The taxman is planning one more attempt to overturn football’s super creditor
rule – the article of faith that insists all managers, players and clubs should
get their money from a football insolvency before any other creditor, including
HMRC. At the centre of that court room attack will be Greg Mitchell QC.
While football fans focus on England’s chances in the World Cup they will
probably lose sight of the woeful state football finances find themselves in
here in the UK.
Indeed the administrations of Crystal Palace and Portsmouth, the only Premier
league club to go bust, are now into extra time. But there is one crucial phase
for this particular game to go through – HMRC’s attempt to overturn the super
creditor rule. Captain of this court room team will be Greg Mitchell of the
chambers Three Verulam Buildings.
News of the latest attempt to finish the rule the taxman regards as
“unlawful” emerged in the report from administrators on their plans to rescue
HMRC became particularly aggressive in its statements saying: “There is no
legal basis for the football creditor rule. Non-football creditors are being
seriously short-changed and enough is enough.”
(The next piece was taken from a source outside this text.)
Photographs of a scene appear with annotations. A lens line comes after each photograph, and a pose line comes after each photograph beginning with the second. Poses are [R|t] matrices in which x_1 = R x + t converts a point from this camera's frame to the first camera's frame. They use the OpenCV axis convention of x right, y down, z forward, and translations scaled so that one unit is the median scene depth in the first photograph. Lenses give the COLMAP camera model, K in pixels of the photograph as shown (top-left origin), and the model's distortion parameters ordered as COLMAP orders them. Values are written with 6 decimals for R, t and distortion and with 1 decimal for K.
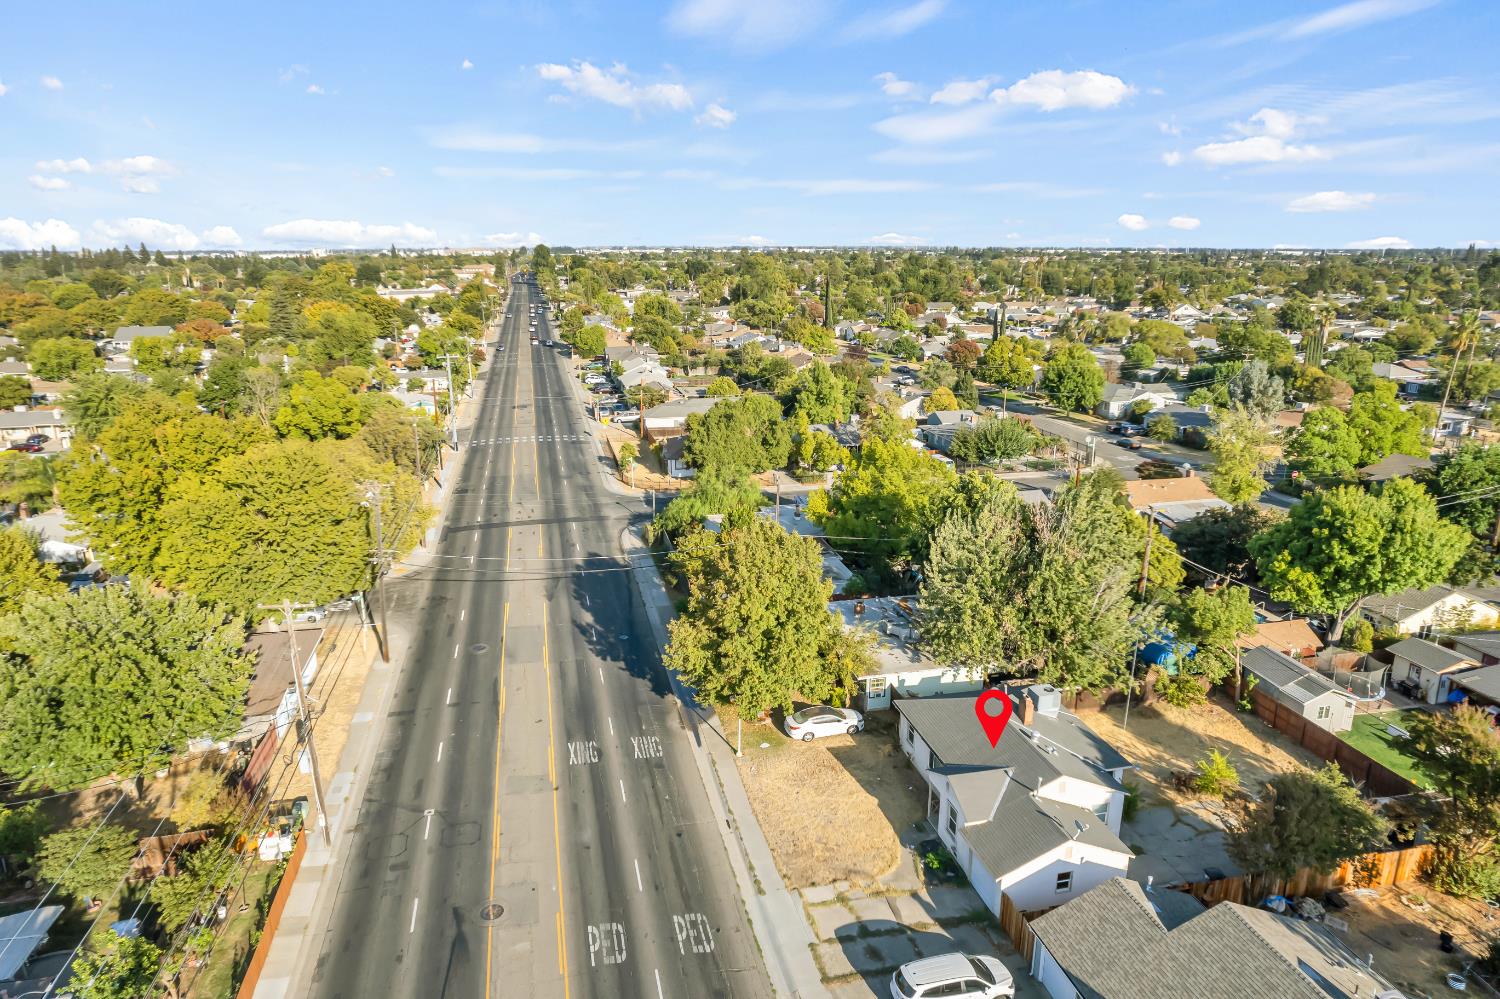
lens RADIAL K [[954.9, 0, 750.7], [0, 954.9, 510.1], [0, 0, 1]] dist [-0.071824, 0.064920]
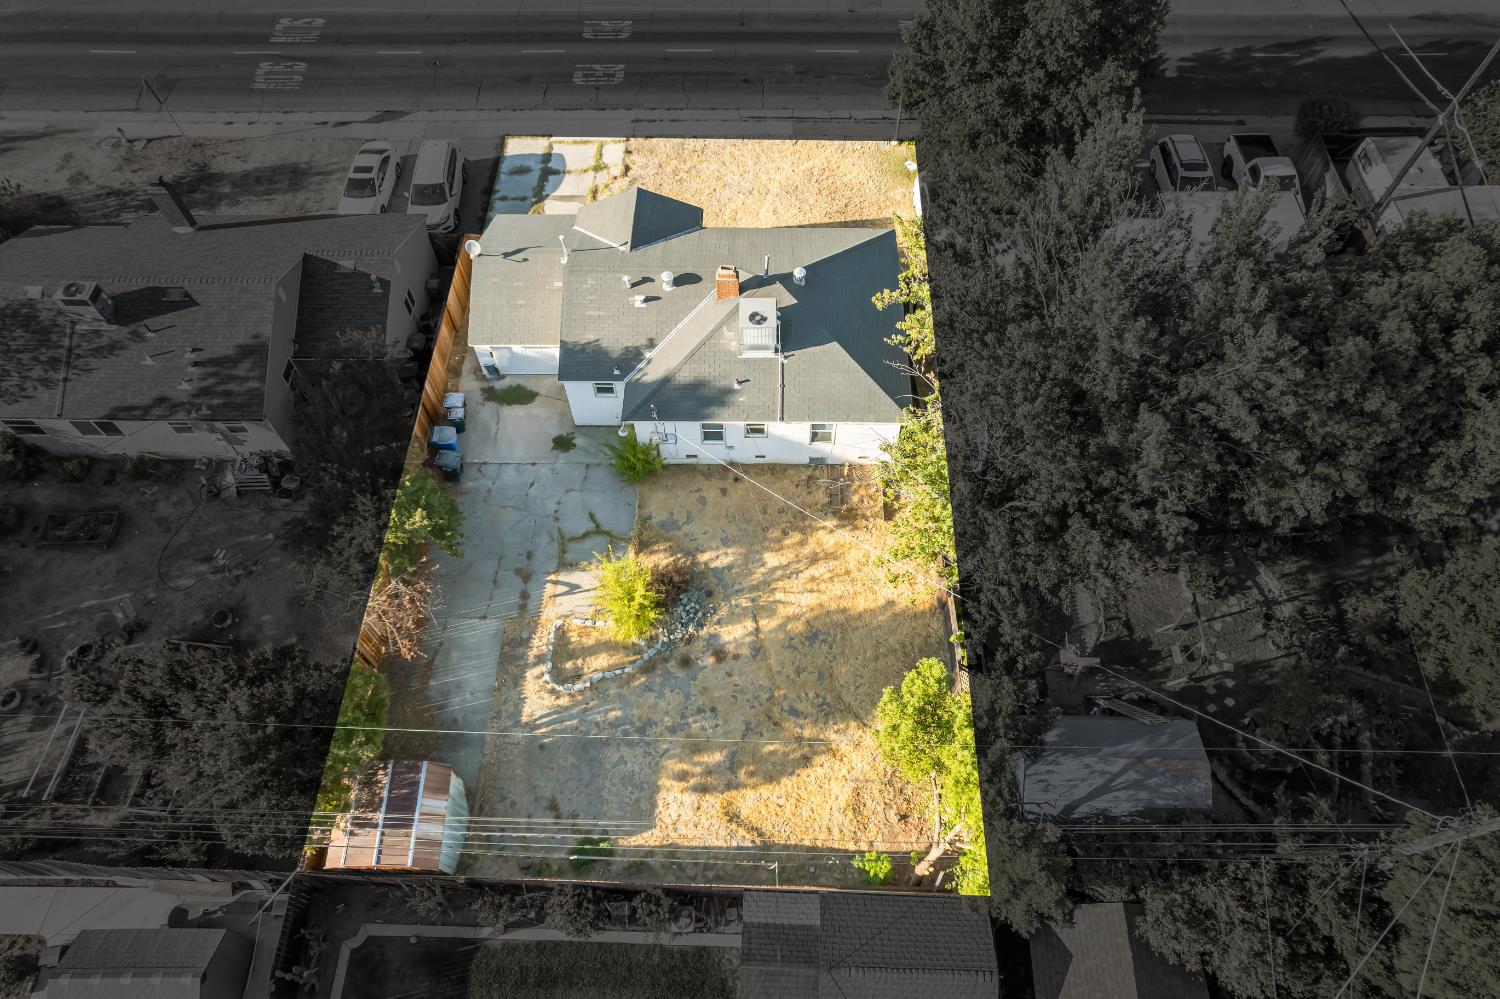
lens RADIAL K [[954.9, 0, 750.7], [0, 954.9, 510.1], [0, 0, 1]] dist [-0.071824, 0.064920]
pose [[-0.239958, 0.830689, -0.502370, 0.889091], [-0.252128, 0.446405, 0.858577, -0.336925], [0.937471, 0.332684, 0.102321, 1.201383]]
Mitchell is the man leading this legal battle. He has represented HMRC in the
early stages of its dealings with Portsmouth. His CV says he “enjoys dealing
with cases which have a substantial technological aspect”. His core areas are
commercial litigation and corporate insolvency, which should give him a strong
hand because in his fight for HMRC he will come up against the Premier League
which will no doubt hire top lawyers itself.
What happens next?
Mitchell will no doubt examine the two key principles. Firstly, the pari
passu principle which dictates that all creditors should be treated on an equal
basis and, secondly, the anti-deprivation principle which says that no one
should be deprived of their assets because of an insolvency.
The court room arguments will be intense because somehow the Premier League
will have to argue it can stand outside these well-established principles. But,
as experts have already pointed out, a win by Mitchell for HMRC, could force
major changes in how clubs are run and deal with each other. For one thing, if
selling a player, a club will need to know it will receive its money – this
means proper credit checks. It also means the introduction of, for want of a
better term, moral hazard into the transfer process.
No longer will clubs be able to rely on the super creditor rule underwriting
transfers. They will have to undertake transfers on a proper business basis.
Football may be a funny old game, but not as far as the taxman is concerned.